En attendant je le suis tranquillement en regardant autour de moi, profitant de l’ambiance survoltée propre à New York. Certains reprochent le côté peu touristique du parcours mais moi je l’aime. J’aime ces américains avec leur exubérance qui leur est propre. Certes question entretien des routes ils sont nuls et le parcours tient du cross parfois, certes à l’époque ils votent Bush mais ils passent aussi plus de 5h à tendre des mouchoirs à des coureurs qui en ont bien besoin parce que les gobelets au ravitaillement, c’est peut être plus propre pour la planète mais pas pour les tee-shirts… Bref, j’aime cette ambiance.
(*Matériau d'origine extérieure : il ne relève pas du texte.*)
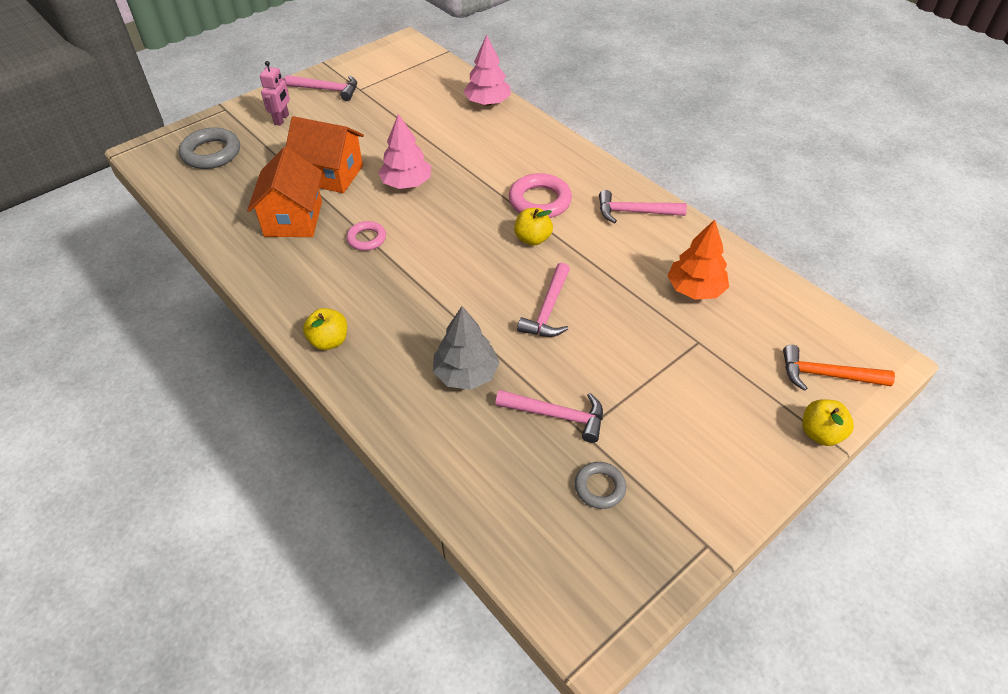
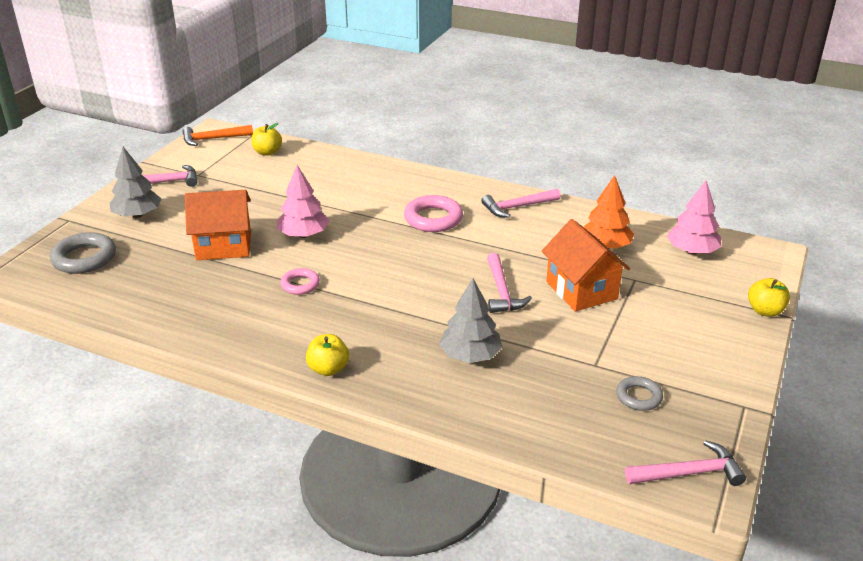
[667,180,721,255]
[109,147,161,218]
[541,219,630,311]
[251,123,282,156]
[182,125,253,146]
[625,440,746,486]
Ce qui est bizarre en fait, c’est que je suis seule au milieu de 38000 coureurs et 2 millions de new-yorkais. Je ne parle pas suffisamment bien anglais pour que radio Cécile fonctionne à plein régime alors je pense.
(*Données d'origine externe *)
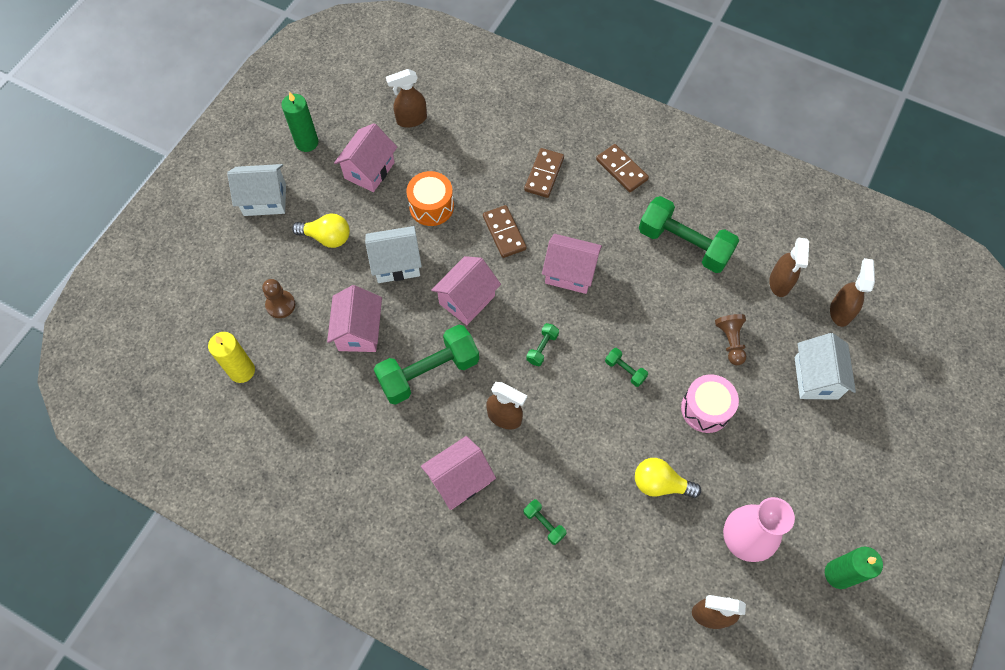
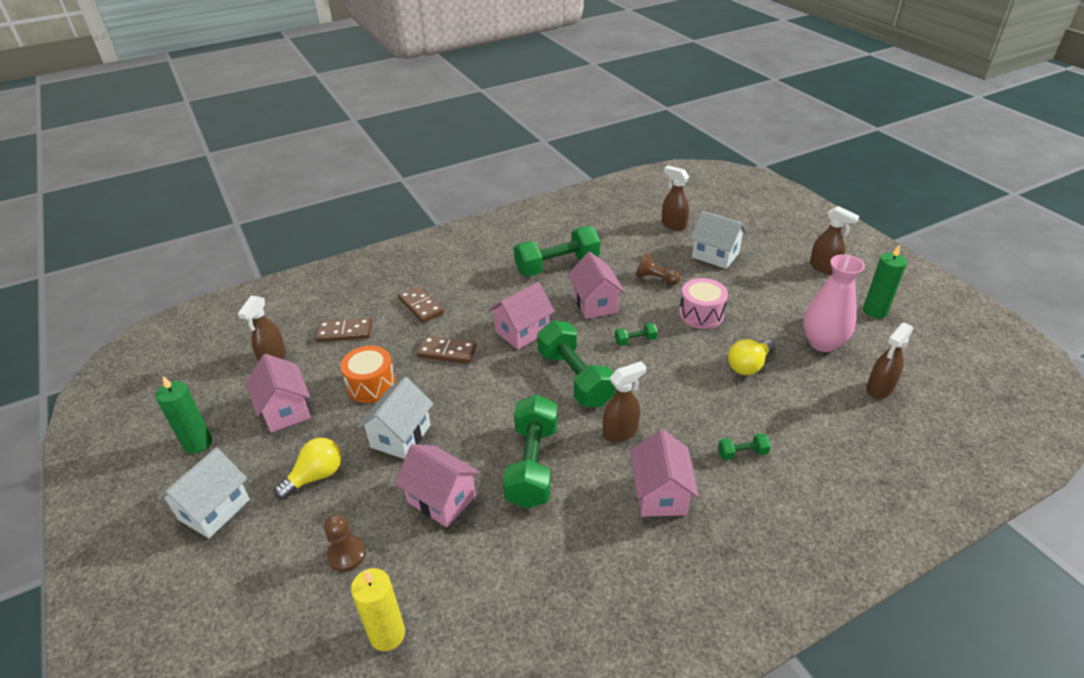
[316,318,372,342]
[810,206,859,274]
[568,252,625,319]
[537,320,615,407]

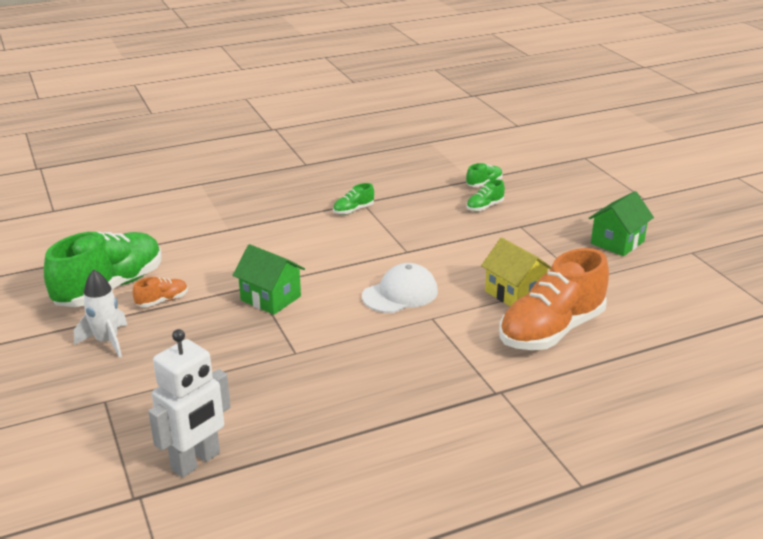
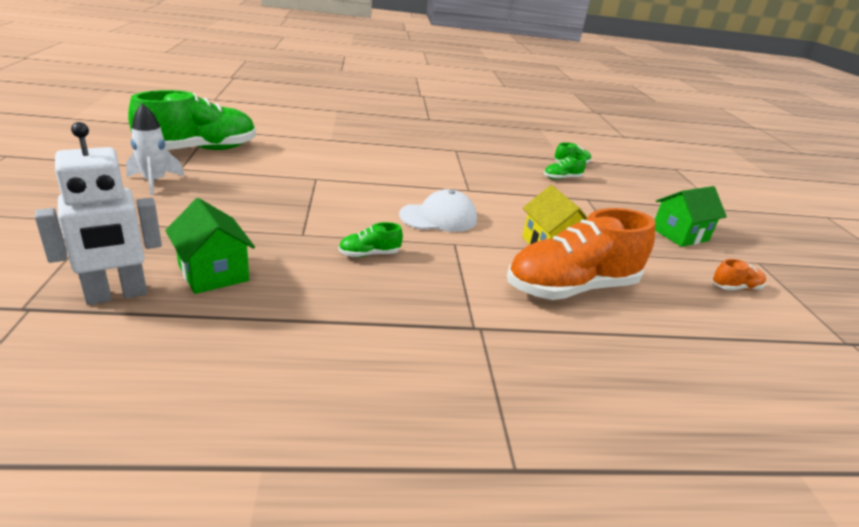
[338,222,403,257]
[165,198,255,294]
[712,259,766,290]

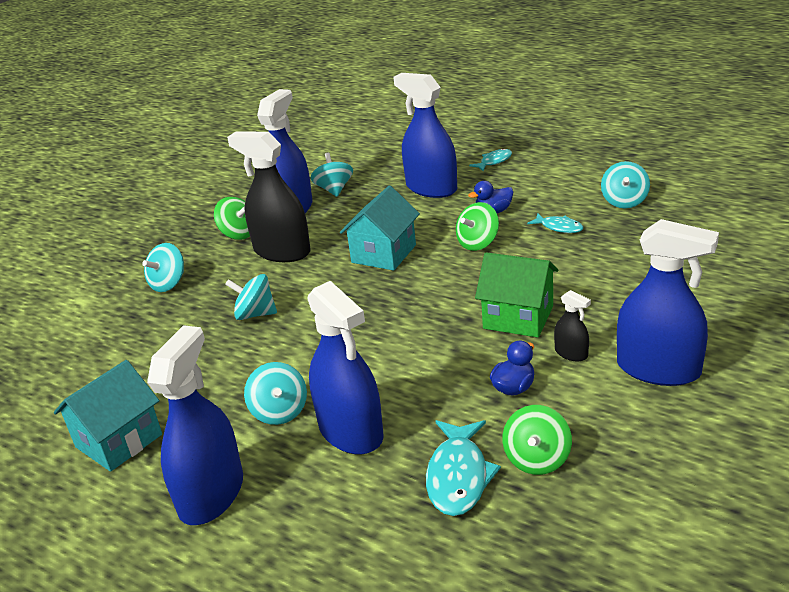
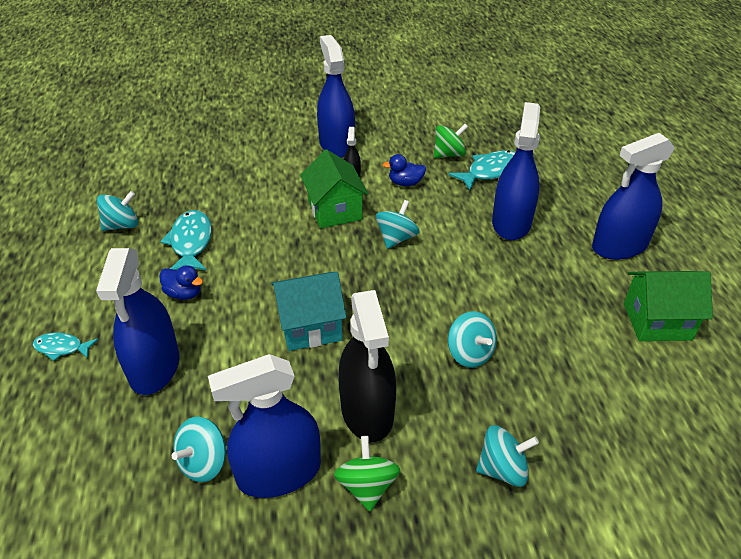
[456,202,499,251] (first image)
[160,210,212,270]
[624,271,713,341]
[376,200,419,249]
Tout en traversant le quartier juif où seul un grand père nous encourage à plein poumons alors que des dizaines d’enfants enveloppés dans leur manteau doudoune marron (ils ont un prix de gros ou quoi ?) nous regardent en souriant, je me rappelle la première fois que je suis venue ici, dans cette ville qui ne dort jamais. C’est là que je me suis promise mon bébé de 4 mois dans son sac kangourou, à la cathédrale Saint Patrick, dans la chapelle à la Vierge, que nous allions nous en sortir. C’est là que je suis revenue en voyage de noce avec mon chéri le soleil de mes nuits, là que j’ai perdu notre bébé, attendu anxieuse les résultats de ma première biopsie…
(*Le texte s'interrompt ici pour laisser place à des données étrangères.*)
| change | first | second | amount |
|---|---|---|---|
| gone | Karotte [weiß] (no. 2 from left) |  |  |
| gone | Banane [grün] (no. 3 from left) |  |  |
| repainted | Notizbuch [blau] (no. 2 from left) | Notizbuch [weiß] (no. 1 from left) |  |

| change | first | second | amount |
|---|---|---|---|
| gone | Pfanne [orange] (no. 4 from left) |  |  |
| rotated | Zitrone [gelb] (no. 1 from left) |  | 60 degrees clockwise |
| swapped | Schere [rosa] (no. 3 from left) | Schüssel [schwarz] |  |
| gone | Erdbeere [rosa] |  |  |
Bref cette ville a un sens pour moi. J’avale les miles sans vraiment m’en rendre compte, le fameux pont dont nous a parlé Philippe Remond, le coach de l’équipe, la veille lors du brief passe sans trop de souci. Le silence qui y règne est presque étouffant, la sortie au milieu des cris tout aussi impressionnante. C’est là que je rencontre ma nouvelle meilleure amie. Je suis une française facilement identifiable avec ses petits drapeaux français qui trottine sans grande difficulté devant moi depuis ce pont, je ne vais pas la quitter jusqu’à la ligne d’arrivée sans qu’elle s’en aperçoive. Les miles continuent, le silence s’est installé parmi les coureurs, seulement brisé par les cris des bénévoles aux ravitaillements : « Gatorade, Gatorade, water, water !!! » sont les seuls mots que je vais entendre sur des kilomètres.

Accrochée à mon bracelet comme un marin à son gilet de sauvetage, je résiste, je rame, mais je dois bien admettre que pour l’instant tout va plutôt bien. Certes les jambes se font plus lourdes, certes je préfèrerais être devant la vitrine de Tiffany à mettre des petits post it pour aider chéri pour Noël, mais je sens que mes 4 entraînements par semaine sont en train de payer.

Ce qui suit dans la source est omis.